Heart of Darkness

Joseph Conrad
Review by
Harry Carter

In his remorseless colonial novella, Conrad without neglect in any degree of imagination, insnares us in the grip of the primitive horrors of the jungle just as he does with character Charles Marlow, as we follow the sailor down the Congo River: charmed by the snake, perusing a desperate desire to understand the brilliant chaos unfolding in the age of discovery in one of the final frontiers.
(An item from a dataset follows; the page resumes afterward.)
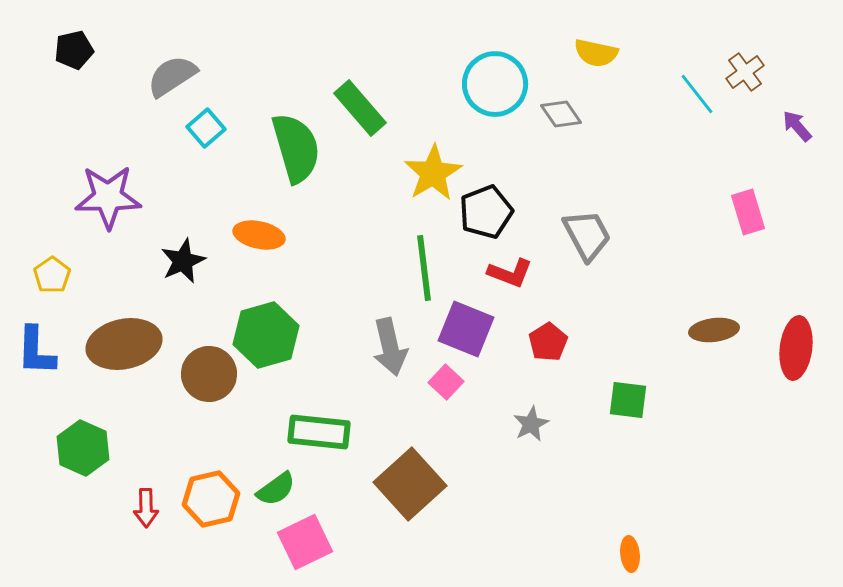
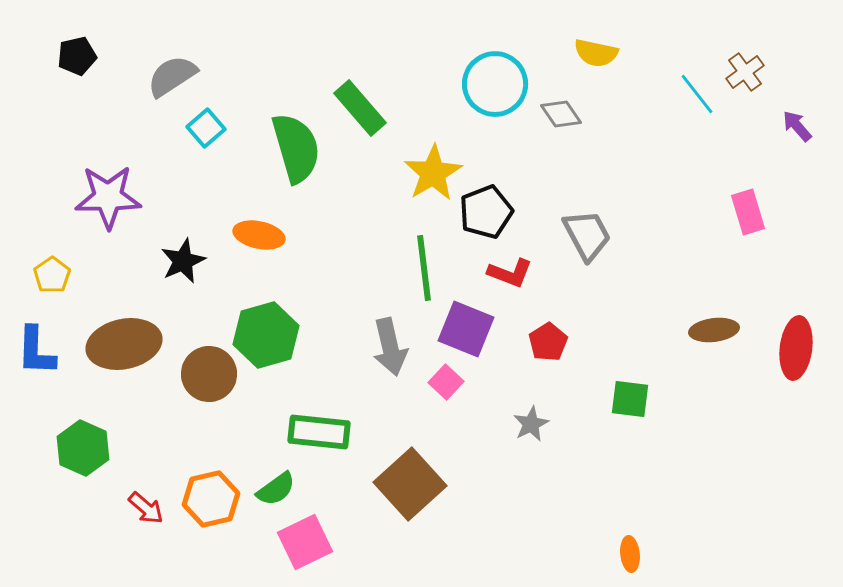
black pentagon at (74, 50): moved 3 px right, 6 px down
green square at (628, 400): moved 2 px right, 1 px up
red arrow at (146, 508): rotated 48 degrees counterclockwise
This appetite for understanding leads Marlow to forget the tedious tasks he set out to complete quickly in favour of finding the elusive Mr Kurtz, embodying the behemoth of progress and discovery, and shrewdly operating with a repulsive efficiency of moral disregard; Kurtz, a deep beating drum that resounds with unholy primitive desire.

 

These rumours and whisperings infatuate Marlow. Perhaps he had found a formidable philosophy for a mayhem he could not comprehend. Maybe it was kinship, the feeling of an animal with a nature not far removed from his own – a ceaseless explorer drawing the lines on the map’s blank spaces. This colonial adventure recounted by Marlow uncomfortably explores something perhaps essential in a human need for discovery, infatuation and relationship to the primitive, and motivations in the culmination of all manner of progress. This being said, I also think Conrad’s book is crucial reading in understanding the psychology of colonial attitudes and exploration in the age of discovery from a historical perspective. Marlow and Kurtz illuminate two parts of this exploration, but it is perhaps their similarities that are most poignantly intriguing, and most terrifying.